EU CONDITIONALITY: THE “POSITIVE” SIDE

10 EU membership conditionality is a vibrant example of positive conditionality. Countries are offered benefits in exchange for their compliance with accession conditions. Target countries decide by themselves whether the benefits outweigh the costs of compliance and face no additional sanctions if they are not interested in EU accession as a result of that calculation.
11 One can compare EU conditionality with a strategy of “reinforcement by reward” [5]. Guided by this strategy, the EU reacts to compliance by granting rewards, and to non-compliance by withholding them. That is in contrast to reinforcement by punishment, where non-compliance leads to extra costs (“punishment”) [5, p. 497].

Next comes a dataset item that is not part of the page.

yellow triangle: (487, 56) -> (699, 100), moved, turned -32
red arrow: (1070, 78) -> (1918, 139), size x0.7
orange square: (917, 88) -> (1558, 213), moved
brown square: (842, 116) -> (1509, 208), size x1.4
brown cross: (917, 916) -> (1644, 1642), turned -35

12 Although with time the accession framework came to include more safeguard clauses [6], the general approach remains positive in the sense that the heaviest possible penalty (suspension of accession negotiations) is withholding the rewards rather than inducing extra costs.
13 The obvious advantage of this approach is that it allows the EU to exercise considerable transformative power in its neighborhood without unlawfully intervening in the countries’ domestic politics. However, positive conditionality is not without its weaknesses: with EU membership constituting the highest reward possible, there is little that the EU can do if the proposed benefits prove to be insufficient to induce democratic change [5, p. 515]. The only sanctioning power at the EU’s hands – withholding the reward – can only pose a threat to the candidate country when it still considers the reward beneficial.
14

EU CONDITIONALITY IN TURKEY BEFORE THE REFUGEE CRISIS

15 The earlier period of AKP rule (Adalet ve Kalkýnma PartisiJustice and Development Party) is conventionally described in the literature as “the golden age” of Turkey’s democratisation efforts [7].

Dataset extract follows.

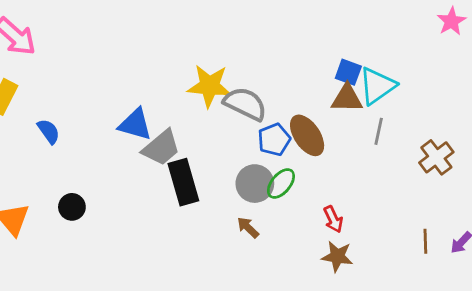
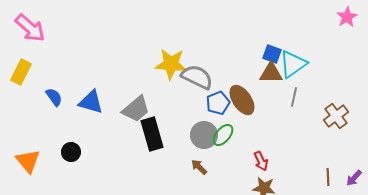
blue triangle: (135, 124) -> (91, 102), moved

16 In the 2002-2005 period Turkey introduced a multitude of democratic reforms and was finally rewarded with opening membership negotiations. But the golden age failed to last. The first obstacle in the accession process came in 2005 when Turkey refused to implement the Additional Protocol with regards to the Republic of Cyprus. That first visible instance of non-compliance was followed by a resolute step from the EU: eight negotiation chapters were closed until Turkey would fully implement the Additional Protocol [8].